▶ _Stored dataset items_
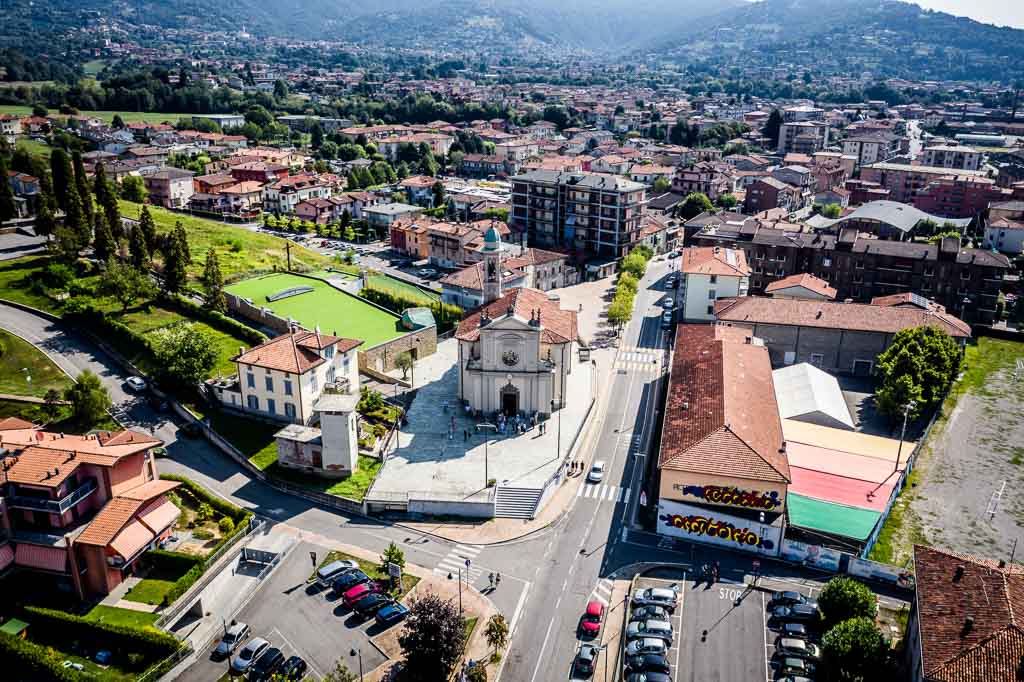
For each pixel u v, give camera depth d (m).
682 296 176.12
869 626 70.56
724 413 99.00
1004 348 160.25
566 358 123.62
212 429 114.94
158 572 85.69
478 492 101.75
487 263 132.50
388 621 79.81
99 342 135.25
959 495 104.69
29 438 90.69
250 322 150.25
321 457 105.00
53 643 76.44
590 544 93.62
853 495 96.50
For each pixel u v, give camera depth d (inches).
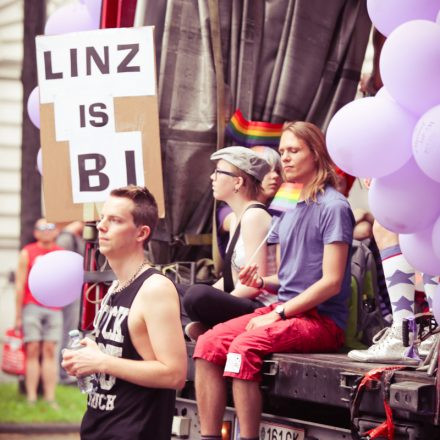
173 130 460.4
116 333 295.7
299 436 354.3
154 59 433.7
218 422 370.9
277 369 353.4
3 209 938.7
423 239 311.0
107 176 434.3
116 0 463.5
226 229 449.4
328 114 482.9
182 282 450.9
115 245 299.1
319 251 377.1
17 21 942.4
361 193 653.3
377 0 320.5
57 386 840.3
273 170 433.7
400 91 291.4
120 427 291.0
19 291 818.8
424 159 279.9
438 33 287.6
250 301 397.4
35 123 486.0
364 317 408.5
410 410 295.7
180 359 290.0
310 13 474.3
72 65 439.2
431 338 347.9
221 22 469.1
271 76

▶ _YOUR INSTRUCTIONS_
Would you give the data above again word for word, minus the pictures?

▶ _EXERCISE SOLUTION_
For each pixel u v, give camera depth d (m).
682 296 176.12
869 626 70.56
724 413 99.00
1004 348 160.25
566 358 123.62
212 429 114.94
158 572 85.69
478 492 101.75
487 263 132.50
388 621 79.81
99 342 135.25
959 495 104.69
29 438 90.69
250 322 150.25
321 457 105.00
53 643 76.44
590 544 93.62
853 495 96.50
For each pixel u v, give camera depth d (inches).
173 130 460.4
116 333 295.7
299 436 354.3
154 59 433.7
218 422 370.9
277 369 353.4
3 209 938.7
423 239 311.0
107 176 434.3
116 0 463.5
226 229 449.4
328 114 482.9
182 282 450.9
115 245 299.1
319 251 377.1
17 21 942.4
361 193 653.3
377 0 320.5
57 386 840.3
273 170 433.7
400 91 291.4
120 427 291.0
19 291 818.8
424 159 279.9
438 33 287.6
250 301 397.4
35 123 486.0
364 317 408.5
410 410 295.7
180 359 290.0
310 13 474.3
72 65 439.2
431 338 347.9
221 22 469.1
271 76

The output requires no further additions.